Stored entries:
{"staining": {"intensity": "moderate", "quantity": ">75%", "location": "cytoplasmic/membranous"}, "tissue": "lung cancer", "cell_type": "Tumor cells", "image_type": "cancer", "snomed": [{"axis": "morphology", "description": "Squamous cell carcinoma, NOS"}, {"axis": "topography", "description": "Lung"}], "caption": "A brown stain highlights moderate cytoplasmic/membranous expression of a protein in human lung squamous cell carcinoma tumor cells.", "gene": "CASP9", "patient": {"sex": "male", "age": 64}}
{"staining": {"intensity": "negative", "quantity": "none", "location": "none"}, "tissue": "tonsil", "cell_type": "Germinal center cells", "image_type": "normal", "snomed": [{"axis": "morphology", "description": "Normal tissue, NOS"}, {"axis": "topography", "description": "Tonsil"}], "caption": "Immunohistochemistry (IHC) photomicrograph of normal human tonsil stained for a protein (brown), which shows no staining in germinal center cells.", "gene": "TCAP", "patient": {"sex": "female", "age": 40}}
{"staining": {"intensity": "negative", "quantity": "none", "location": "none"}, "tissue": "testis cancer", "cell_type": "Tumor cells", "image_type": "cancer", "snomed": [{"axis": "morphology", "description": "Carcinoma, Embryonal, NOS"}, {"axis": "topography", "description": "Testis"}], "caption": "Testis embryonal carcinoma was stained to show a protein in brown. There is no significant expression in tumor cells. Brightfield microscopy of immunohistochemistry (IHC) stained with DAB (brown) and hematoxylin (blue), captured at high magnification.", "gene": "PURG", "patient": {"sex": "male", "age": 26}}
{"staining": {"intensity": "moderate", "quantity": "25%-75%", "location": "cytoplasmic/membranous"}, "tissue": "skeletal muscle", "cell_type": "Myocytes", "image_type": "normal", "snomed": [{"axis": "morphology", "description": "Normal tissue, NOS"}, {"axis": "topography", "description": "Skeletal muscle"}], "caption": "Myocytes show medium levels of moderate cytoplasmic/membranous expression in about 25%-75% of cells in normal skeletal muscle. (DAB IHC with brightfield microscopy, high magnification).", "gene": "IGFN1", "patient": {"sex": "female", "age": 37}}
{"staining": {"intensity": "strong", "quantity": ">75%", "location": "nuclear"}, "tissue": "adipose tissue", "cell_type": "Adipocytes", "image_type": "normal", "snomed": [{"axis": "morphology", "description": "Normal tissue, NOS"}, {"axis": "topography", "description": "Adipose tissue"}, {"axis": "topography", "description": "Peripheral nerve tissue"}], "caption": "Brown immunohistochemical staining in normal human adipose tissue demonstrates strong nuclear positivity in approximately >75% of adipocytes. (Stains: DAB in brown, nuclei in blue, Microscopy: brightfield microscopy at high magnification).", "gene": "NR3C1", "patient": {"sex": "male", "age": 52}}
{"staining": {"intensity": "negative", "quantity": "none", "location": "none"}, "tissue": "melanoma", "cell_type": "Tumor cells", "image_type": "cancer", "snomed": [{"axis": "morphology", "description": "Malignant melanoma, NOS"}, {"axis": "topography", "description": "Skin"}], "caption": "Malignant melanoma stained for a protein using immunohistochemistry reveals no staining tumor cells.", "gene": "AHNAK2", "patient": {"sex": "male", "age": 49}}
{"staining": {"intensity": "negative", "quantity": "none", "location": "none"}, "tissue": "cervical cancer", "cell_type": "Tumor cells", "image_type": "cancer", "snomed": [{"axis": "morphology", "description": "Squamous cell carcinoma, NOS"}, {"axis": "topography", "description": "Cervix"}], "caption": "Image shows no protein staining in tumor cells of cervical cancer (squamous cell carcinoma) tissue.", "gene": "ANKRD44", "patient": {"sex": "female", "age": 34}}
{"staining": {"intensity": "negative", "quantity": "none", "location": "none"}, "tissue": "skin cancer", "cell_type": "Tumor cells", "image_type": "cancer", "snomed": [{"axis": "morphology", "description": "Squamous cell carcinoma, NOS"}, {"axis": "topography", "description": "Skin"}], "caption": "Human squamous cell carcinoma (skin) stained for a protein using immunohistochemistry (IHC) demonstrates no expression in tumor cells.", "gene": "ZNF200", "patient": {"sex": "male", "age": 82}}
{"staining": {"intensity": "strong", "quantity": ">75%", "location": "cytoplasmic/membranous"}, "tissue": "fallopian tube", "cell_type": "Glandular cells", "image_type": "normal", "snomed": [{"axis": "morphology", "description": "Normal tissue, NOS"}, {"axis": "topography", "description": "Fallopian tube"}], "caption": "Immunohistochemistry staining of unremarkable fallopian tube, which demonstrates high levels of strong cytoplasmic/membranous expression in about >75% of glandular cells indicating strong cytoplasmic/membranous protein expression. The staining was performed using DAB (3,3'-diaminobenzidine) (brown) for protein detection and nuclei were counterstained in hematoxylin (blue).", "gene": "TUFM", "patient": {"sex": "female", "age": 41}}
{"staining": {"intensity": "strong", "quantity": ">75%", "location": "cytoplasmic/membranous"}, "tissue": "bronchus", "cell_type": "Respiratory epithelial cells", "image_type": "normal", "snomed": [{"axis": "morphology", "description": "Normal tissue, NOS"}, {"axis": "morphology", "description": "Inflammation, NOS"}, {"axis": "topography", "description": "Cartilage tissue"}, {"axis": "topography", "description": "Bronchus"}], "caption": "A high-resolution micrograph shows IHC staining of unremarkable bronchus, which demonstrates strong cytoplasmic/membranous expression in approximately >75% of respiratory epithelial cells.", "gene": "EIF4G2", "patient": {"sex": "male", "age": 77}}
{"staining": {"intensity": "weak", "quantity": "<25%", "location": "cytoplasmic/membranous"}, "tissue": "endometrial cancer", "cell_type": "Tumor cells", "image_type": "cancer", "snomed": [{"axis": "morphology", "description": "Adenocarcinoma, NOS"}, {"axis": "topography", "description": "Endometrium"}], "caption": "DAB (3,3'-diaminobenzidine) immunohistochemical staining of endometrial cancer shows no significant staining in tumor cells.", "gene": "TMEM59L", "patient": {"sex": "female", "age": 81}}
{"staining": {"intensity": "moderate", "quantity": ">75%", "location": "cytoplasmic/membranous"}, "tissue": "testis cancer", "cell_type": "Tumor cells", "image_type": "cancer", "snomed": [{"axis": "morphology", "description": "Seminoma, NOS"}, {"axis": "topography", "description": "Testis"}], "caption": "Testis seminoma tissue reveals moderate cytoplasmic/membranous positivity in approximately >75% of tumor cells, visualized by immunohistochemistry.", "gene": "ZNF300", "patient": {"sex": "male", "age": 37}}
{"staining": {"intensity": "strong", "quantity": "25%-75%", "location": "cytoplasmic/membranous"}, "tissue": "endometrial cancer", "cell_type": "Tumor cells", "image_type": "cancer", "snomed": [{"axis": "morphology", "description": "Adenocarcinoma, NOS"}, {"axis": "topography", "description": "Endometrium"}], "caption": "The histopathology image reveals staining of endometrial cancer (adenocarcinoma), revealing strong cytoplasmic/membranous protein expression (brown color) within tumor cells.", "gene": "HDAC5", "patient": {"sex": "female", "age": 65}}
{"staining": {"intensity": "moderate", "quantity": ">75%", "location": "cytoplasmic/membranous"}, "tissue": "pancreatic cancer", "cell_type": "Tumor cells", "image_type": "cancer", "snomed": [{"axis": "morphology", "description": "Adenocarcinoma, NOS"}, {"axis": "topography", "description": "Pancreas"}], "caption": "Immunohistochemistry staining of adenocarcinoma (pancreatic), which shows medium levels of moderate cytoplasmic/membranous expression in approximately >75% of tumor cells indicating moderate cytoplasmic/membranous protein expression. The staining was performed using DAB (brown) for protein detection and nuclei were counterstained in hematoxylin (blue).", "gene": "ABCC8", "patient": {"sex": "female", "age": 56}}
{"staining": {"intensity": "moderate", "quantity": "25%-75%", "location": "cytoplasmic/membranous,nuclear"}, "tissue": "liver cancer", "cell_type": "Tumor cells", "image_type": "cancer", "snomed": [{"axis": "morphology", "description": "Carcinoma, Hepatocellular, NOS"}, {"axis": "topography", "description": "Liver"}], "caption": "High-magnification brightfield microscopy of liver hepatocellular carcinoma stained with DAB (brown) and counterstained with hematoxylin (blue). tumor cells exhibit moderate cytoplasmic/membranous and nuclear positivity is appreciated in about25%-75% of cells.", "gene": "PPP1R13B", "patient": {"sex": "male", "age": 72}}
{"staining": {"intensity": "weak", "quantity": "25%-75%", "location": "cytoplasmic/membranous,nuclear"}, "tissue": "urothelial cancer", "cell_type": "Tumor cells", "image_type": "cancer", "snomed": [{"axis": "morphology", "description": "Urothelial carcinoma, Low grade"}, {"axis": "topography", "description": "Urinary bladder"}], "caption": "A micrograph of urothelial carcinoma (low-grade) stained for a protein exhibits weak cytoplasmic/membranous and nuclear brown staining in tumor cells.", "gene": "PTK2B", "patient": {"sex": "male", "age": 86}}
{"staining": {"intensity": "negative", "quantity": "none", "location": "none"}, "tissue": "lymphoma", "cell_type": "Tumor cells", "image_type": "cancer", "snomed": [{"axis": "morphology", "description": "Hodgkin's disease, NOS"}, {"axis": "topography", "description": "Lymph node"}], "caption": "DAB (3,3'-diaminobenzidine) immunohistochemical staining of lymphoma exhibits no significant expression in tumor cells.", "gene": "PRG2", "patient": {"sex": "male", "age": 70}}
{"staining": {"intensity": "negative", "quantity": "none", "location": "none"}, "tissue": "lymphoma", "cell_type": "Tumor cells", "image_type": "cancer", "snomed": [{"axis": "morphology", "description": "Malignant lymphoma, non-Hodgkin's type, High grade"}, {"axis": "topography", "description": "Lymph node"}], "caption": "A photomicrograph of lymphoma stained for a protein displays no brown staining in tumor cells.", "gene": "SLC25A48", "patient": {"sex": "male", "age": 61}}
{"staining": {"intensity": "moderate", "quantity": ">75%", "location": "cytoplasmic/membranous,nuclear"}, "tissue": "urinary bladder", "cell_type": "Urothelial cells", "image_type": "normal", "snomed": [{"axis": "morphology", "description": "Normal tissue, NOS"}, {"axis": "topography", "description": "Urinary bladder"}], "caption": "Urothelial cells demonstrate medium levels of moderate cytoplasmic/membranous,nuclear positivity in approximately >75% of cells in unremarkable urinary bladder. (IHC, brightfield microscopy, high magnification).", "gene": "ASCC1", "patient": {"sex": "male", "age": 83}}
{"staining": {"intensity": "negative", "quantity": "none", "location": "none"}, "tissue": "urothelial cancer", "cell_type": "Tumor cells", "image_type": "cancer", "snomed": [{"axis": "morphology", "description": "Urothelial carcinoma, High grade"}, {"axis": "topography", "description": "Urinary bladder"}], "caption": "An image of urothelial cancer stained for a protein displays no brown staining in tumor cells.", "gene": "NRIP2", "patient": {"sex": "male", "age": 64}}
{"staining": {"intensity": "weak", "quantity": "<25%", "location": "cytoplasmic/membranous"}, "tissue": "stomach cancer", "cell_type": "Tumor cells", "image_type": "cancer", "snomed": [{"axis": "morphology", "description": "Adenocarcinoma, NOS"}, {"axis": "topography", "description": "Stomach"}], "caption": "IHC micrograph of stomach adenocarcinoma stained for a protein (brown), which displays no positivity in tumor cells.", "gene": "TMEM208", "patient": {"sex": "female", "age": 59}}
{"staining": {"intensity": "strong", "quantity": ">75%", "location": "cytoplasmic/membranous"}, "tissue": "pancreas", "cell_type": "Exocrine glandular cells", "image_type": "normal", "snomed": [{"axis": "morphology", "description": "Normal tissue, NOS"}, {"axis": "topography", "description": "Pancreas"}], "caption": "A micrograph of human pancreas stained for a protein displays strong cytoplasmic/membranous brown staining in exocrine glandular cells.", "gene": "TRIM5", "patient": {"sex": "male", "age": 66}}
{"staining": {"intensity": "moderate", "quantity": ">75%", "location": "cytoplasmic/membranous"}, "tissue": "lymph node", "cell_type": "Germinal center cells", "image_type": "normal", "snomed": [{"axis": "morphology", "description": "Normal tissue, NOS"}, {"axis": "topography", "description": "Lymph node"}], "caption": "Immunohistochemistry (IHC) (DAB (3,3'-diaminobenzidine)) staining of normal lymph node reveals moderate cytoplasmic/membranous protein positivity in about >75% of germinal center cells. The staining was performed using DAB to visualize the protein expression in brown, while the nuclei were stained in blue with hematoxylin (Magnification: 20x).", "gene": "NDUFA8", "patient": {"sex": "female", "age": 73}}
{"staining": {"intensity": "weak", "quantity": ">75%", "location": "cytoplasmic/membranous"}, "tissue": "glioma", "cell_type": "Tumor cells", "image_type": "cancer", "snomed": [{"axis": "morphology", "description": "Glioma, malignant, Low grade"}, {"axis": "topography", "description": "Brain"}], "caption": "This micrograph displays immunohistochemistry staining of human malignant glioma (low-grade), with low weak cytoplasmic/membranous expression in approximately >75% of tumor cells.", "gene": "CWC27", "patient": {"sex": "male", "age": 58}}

WHAT THIS TASK INVOLVES: Find the line with "microscopy of liver" in the entries above. Retype it and each line after it, exactly, through the line with "micrograph of urothelial", and stop there.

PROBLEM SOLUTION:
{"staining": {"intensity": "moderate", "quantity": "25%-75%", "location": "cytoplasmic/membranous,nuclear"}, "tissue": "liver cancer", "cell_type": "Tumor cells", "image_type": "cancer", "snomed": [{"axis": "morphology", "description": "Carcinoma, Hepatocellular, NOS"}, {"axis": "topography", "description": "Liver"}], "caption": "High-magnification brightfield microscopy of liver hepatocellular carcinoma stained with DAB (brown) and counterstained with hematoxylin (blue). tumor cells exhibit moderate cytoplasmic/membranous and nuclear positivity is appreciated in about25%-75% of cells.", "gene": "PPP1R13B", "patient": {"sex": "male", "age": 72}}
{"staining": {"intensity": "weak", "quantity": "25%-75%", "location": "cytoplasmic/membranous,nuclear"}, "tissue": "urothelial cancer", "cell_type": "Tumor cells", "image_type": "cancer", "snomed": [{"axis": "morphology", "description": "Urothelial carcinoma, Low grade"}, {"axis": "topography", "description": "Urinary bladder"}], "caption": "A micrograph of urothelial carcinoma (low-grade) stained for a protein exhibits weak cytoplasmic/membranous and nuclear brown staining in tumor cells.", "gene": "PTK2B", "patient": {"sex": "male", "age": 86}}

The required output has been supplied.